- Finnish: Hyvät herrat
- Genre: Political satire;
- Created by: Jarmo Porola
- Written by: Lasse Lehtinen; Aarno Laitinen [fi]; ;
- Starring: Matti Tuominen; Eero Melasniemi; Eila Pehkonen; Anja Pohjola; Sarina Röhr; Mikko Roiha; Billy Carson; Vilma Melasniemi;
- Theme music composer: Jussi Halme [fi]
- Opening theme: Seppo Välimäki
- Country of origin: Finland
- Original language: Finnish
- No. of seasons: 7
- No. of episodes: 207

Production
- Running time: 58 minutes
- Production company: VipVision

Original release
- Network: Kolmoskanava, later MTV3
- Release: 15 January 1990 – 21 May 1996

Related
- Donna Paukku

= Hyvät herrat =

1990–1996 Finnish television series

Hyvät herrat (lit. 'Dear Sirs') is a Finnish political satire television series produced between 1990 and 1996. It was broadcast from 1990 to 1992 on Kolmoskanava and from 1993 to 1996 on MTV3. Aarno Laitinen served as the main screenwriter, assisted primarily by Lasse Lehtinen, who wrote under the pseudonyms Saara Lenso, Serita Numintio, and Sole Sarana. For several years, Yleisradio political editor Jarkko Juselius also contributed to the writing. The series was directed by Pertti Melasniemi and produced by Jarmo Porola. A total of 207 episodes were produced.

In 1999, a 15-part continuation series, Herrat nauraa, was released as a follow-up to the original programme.

== Overview ==
The main characters of the series are business advisor Johannes Paukku (Matti Tuominen), a sausage manufacturer who became wealthy with "Paukku's Run", and his son-in-law Raimo "Tollo" Koskivuo (Eero Melasniemi), a Social Democratic politician who was promoted from member of parliament to party secretary and minister during the series. In each episode, Paukku and Tollo organised a saunailta, or evening sauna party, and invited a political guest or other well-known public figure, with whom they attempted to gain support for their own political projects, accompanied by drinking and conversation. Paukku's character was reportedly modelled on business leader and industry lobbyist Heikki Tavela; however, series co-writer Aarno Laitinen denied this, instead naming Harri Kontion, a far-right construction industry entrepreneur.

**GIVEN INFORMATION**.
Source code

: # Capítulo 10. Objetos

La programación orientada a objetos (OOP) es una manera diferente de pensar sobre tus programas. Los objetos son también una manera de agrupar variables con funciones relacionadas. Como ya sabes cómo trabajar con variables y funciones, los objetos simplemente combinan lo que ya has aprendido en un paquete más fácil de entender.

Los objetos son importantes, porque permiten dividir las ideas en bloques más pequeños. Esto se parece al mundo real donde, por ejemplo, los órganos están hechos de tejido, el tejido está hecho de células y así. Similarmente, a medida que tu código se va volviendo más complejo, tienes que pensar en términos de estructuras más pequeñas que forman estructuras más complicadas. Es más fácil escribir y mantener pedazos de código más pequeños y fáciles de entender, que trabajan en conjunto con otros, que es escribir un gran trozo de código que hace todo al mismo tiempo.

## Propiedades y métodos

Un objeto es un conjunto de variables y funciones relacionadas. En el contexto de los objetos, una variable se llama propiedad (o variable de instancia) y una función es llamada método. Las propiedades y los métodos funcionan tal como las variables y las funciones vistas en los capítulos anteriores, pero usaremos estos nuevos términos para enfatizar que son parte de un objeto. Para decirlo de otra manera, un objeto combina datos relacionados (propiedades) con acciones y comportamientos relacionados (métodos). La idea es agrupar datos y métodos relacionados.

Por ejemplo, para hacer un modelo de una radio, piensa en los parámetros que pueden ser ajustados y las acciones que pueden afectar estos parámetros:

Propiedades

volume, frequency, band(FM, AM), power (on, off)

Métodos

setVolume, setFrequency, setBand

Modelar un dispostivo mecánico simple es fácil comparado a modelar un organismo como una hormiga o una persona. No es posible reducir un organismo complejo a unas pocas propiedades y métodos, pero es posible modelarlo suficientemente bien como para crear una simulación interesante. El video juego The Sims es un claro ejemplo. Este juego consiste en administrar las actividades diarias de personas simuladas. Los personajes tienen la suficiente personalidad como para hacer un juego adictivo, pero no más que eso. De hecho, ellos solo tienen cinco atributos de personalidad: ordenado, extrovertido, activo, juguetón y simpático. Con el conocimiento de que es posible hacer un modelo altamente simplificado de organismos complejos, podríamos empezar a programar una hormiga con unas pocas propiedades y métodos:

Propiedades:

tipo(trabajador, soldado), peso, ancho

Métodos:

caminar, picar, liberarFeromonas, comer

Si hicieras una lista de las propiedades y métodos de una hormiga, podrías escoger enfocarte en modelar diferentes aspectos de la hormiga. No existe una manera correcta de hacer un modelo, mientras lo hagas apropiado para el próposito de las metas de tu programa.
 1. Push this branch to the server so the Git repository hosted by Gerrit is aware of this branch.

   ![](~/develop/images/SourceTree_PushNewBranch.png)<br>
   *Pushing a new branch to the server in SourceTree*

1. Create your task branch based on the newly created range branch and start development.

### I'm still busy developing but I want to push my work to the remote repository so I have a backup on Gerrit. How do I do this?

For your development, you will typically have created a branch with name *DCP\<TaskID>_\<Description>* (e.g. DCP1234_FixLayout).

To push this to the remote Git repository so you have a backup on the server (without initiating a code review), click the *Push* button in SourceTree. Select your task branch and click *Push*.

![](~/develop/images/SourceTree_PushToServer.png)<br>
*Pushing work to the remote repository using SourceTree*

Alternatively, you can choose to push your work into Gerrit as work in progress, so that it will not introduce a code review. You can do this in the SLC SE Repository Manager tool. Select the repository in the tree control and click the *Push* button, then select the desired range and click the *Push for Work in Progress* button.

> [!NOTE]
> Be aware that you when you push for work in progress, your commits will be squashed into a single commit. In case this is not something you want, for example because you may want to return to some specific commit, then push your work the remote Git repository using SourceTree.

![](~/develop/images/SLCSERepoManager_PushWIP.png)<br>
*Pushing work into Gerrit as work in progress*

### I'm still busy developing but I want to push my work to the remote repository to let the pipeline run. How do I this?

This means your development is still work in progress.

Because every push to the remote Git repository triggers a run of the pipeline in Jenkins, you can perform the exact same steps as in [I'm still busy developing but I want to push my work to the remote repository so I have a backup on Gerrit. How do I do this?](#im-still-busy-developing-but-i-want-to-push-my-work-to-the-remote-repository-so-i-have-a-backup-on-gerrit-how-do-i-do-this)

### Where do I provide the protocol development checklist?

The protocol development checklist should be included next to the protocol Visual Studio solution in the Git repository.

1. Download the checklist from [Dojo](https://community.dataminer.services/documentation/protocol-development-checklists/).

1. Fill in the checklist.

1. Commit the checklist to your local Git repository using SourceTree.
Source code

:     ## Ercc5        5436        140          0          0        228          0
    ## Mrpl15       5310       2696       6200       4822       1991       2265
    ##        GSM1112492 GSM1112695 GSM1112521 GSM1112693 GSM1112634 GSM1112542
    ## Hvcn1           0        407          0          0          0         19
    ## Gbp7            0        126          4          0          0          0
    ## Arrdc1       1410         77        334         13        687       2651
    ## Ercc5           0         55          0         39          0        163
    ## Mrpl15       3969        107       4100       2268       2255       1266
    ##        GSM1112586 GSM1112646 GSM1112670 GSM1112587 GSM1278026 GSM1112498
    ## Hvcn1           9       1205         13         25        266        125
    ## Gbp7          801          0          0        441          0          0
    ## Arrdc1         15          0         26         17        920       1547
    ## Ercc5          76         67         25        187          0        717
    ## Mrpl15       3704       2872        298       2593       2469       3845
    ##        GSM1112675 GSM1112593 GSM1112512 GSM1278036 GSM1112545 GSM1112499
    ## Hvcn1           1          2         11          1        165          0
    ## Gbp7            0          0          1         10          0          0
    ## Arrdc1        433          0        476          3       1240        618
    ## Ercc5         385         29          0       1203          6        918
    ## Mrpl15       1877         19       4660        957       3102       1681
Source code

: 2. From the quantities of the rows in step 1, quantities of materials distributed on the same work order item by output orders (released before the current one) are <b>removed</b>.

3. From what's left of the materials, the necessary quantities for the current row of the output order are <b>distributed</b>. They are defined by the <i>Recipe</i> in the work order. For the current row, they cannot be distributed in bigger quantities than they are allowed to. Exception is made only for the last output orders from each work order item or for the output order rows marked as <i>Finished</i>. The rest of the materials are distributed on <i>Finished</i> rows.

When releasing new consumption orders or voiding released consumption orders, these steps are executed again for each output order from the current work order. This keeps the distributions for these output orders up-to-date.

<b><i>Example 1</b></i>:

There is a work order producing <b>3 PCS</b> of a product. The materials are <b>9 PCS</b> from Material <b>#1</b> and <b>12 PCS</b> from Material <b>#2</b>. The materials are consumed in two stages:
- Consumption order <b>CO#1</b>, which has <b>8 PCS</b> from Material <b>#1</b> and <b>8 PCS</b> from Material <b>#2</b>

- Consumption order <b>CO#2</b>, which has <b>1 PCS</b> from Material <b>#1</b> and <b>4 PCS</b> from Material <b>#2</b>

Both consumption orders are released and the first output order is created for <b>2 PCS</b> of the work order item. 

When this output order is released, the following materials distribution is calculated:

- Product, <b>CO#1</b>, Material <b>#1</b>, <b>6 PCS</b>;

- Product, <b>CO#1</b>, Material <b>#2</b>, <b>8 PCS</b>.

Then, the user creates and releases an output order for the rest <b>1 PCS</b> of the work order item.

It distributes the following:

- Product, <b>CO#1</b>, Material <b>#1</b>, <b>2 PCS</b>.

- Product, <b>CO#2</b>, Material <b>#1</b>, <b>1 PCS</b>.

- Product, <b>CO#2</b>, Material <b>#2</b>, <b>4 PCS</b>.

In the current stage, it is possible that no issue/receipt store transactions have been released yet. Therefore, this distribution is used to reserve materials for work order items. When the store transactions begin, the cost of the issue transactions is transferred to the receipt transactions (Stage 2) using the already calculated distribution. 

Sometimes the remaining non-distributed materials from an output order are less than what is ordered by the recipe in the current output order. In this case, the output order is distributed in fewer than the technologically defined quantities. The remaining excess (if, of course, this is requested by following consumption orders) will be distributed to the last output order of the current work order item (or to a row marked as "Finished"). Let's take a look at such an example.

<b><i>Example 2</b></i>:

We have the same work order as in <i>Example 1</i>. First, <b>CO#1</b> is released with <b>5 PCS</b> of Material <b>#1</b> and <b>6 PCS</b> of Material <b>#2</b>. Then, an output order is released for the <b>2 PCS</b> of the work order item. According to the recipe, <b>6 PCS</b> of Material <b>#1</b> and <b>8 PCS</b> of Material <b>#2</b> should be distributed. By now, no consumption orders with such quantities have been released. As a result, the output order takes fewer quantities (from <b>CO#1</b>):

**PROBLEM STATEMENT**. Transcribe the Hyvät herrat article word for word, beginning at the words "1990–1996 Finnish television" and stopping after "the original programme.".

**ANSWER TO THE EXERCISE**.
1990–1996 Finnish television series

Hyvät herrat (lit. 'Dear Sirs') is a Finnish political satire television series produced between 1990 and 1996. It was broadcast from 1990 to 1992 on Kolmoskanava and from 1993 to 1996 on MTV3. Aarno Laitinen served as the main screenwriter, assisted primarily by Lasse Lehtinen, who wrote under the pseudonyms Saara Lenso, Serita Numintio, and Sole Sarana. For several years, Yleisradio political editor Jarkko Juselius also contributed to the writing. The series was directed by Pertti Melasniemi and produced by Jarmo Porola. A total of 207 episodes were produced.

In 1999, a 15-part continuation series, Herrat nauraa, was released as a follow-up to the original programme.